Meeting Future Electricity Demand Will Increase Emission of Some Harmful Substances
GAO-03-49: Published: Oct 30, 2002. Publicly Released: Nov 12, 2002.
Electric power plants burn fuels that can produce harmful emissions, such as carbon dioxide, mercury, nitrogen oxides, and sulfur dioxide, which can pose human health and environmental risks. To assess the potential risks of meeting future electricity demand, congressional committees asked GAO to (1) report on the Energy Information Administration's (EIA's) national and regional projections of such emissions by 2020, and (2) determine how the projections would change using alternative assumptions about future economic growth and other factors that advisers in these fields recommended. GAO also assessed the potential effects of future electricity demand on water demand and supply.
EIA forecasts that as electricity generation increases 42 percent by 2020, power plants' annual carbon dioxide and mercury emissions will rise nationwide by about 800 million tons and 4 tons, respectively. At the same time, EIA expects plants' annual emissions of nitrogen oxides and sulfur dioxide to decrease nationwide by about 100 thousand tons and about 2 million tons, respectively. Regionally, EIA forecasts that emissions of nitrogen oxides and sulfur dioxide will increase in some areas of the country; mercury will also increase in some areas, while carbon dioxide will increase in all areas. EIA also estimated emissions from three additional scenarios, using different assumptions based on recommendations from advisers GAO consulted. Like EIA's original forecast, the scenarios showed an increase nationwide in power plants' annual carbon dioxide and mercury emissions and a decrease in emissions of nitrogen oxides and sulfur dioxide between 2000 and 2020, although at different rates than EIA's projections. However, the scenarios also showed that, regionally, emissions of nitrogen oxides and sulfur dioxide could rise in some areas. Separately, GAO found that EIA had not used the most current data on certain emissions limits in its model, although this had a limited impact on the forecasts. GAO estimates that power plants will use between 3 percent less and 17 percent more water by 2020, although they will use less water for each unit of electricity produced than they currently do, primarily because of new technologies that require less water. The total increase in water use is not likely to create shortages, but it could affect companies' decisions about where to locate new plants and what type to build.

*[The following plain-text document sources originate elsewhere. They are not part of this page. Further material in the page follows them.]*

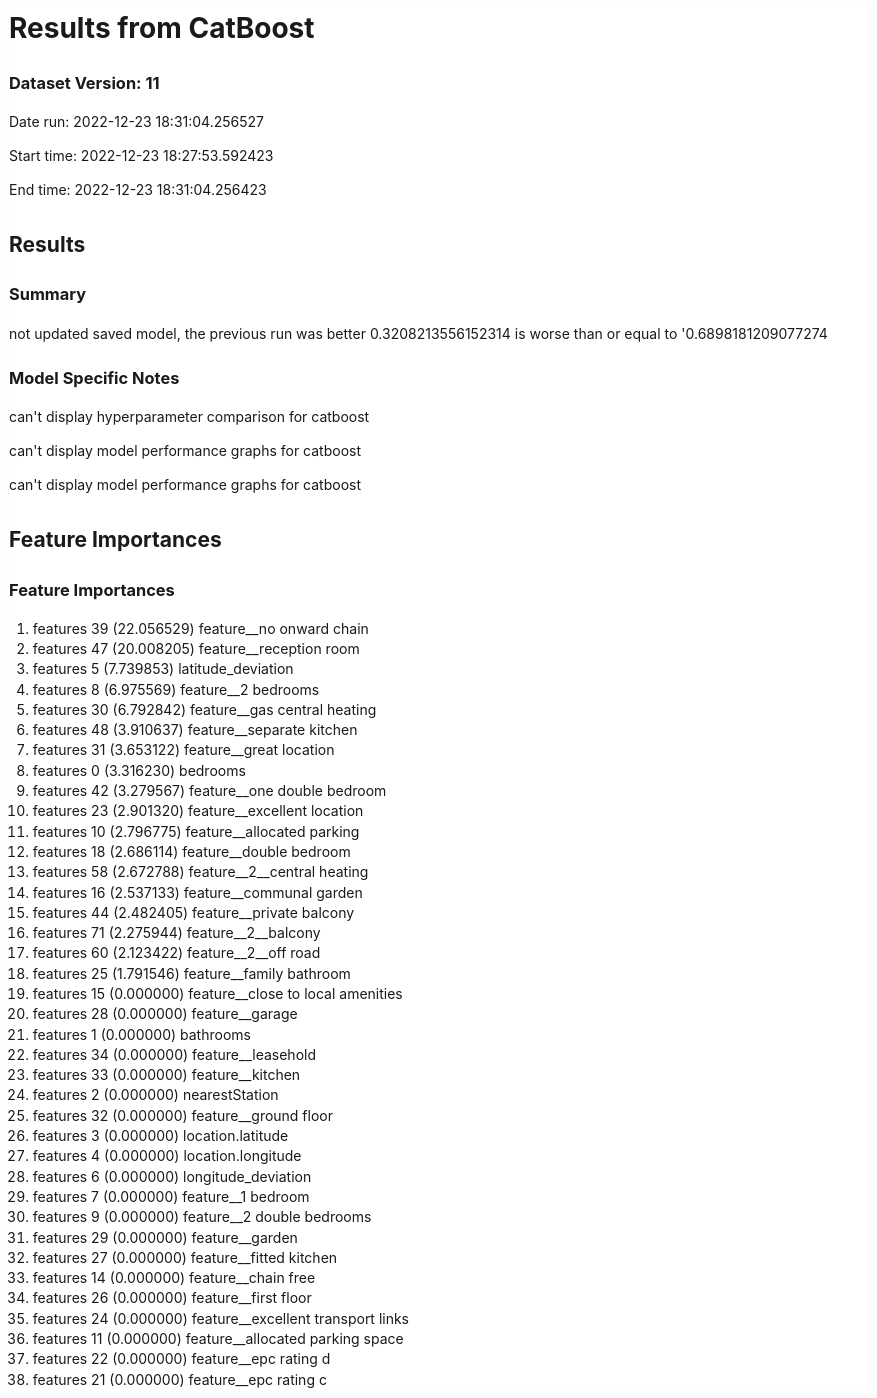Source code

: # Results from CatBoost
### Dataset Version: 11
Date run: 2022-12-23 18:31:04.256527

Start time: 2022-12-23 18:27:53.592423

End time: 2022-12-23 18:31:04.256423

## Results
### Summary
not updated saved model, the previous run was better
0.3208213556152314 is worse than or equal to '0.6898181209077274

### Model Specific Notes
can't display hyperparameter comparison for catboost

can't display model performance graphs for catboost

can't display model performance graphs for catboost

## Feature Importances
### Feature Importances
1. features 39 (22.056529)		feature__no onward chain
2. features 47 (20.008205)		feature__reception room
3. features 5 (7.739853)		latitude_deviation
4. features 8 (6.975569)		feature__2 bedrooms
5. features 30 (6.792842)		feature__gas central heating
6. features 48 (3.910637)		feature__separate kitchen
7. features 31 (3.653122)		feature__great location
8. features 0 (3.316230)		bedrooms
9. features 42 (3.279567)		feature__one double bedroom
10. features 23 (2.901320)		feature__excellent location
11. features 10 (2.796775)		feature__allocated parking
12. features 18 (2.686114)		feature__double bedroom
13. features 58 (2.672788)		feature__2__central heating
14. features 16 (2.537133)		feature__communal garden
15. features 44 (2.482405)		feature__private balcony
16. features 71 (2.275944)		feature__2__balcony
17. features 60 (2.123422)		feature__2__off road
18. features 25 (1.791546)		feature__family bathroom
19. features 15 (0.000000)		feature__close to local amenities
20. features 28 (0.000000)		feature__garage
21. features 1 (0.000000)		bathrooms
22. features 34 (0.000000)		feature__leasehold
23. features 33 (0.000000)		feature__kitchen
24. features 2 (0.000000)		nearestStation
25. features 32 (0.000000)		feature__ground floor
26. features 3 (0.000000)		location.latitude
27. features 4 (0.000000)		location.longitude
28. features 6 (0.000000)		longitude_deviation
29. features 7 (0.000000)		feature__1 bedroom
30. features 9 (0.000000)		feature__2 double bedrooms
31. features 29 (0.000000)		feature__garden
32. features 27 (0.000000)		feature__fitted kitchen
33. features 14 (0.000000)		feature__chain free
34. features 26 (0.000000)		feature__first floor
35. features 24 (0.000000)		feature__excellent transport links
36. features 11 (0.000000)		feature__allocated parking space
37. features 22 (0.000000)		feature__epc rating d
38. features 21 (0.000000)		feature__epc rating c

Recommendation for Executive Action
Status: Closed - Implemented
Comments: As of July 2006, the Energy Information Administration (EIA) has responded to the recommendation by coordinating with EPA to ensure that EIA accurately characterizes federal and state environmental regulations in its modeling.
Recommendation: To ensure that future forecasts of electricity generation and related environmental effects are as accurate and useful as possible, the Administrator of EIA should work with the Environmental Protection Agency and states to ensure that the agency incorporates the most current information on regulatory limits for certain emissions, such as nitrogen oxides, into modeling of its electricity and emissions projections.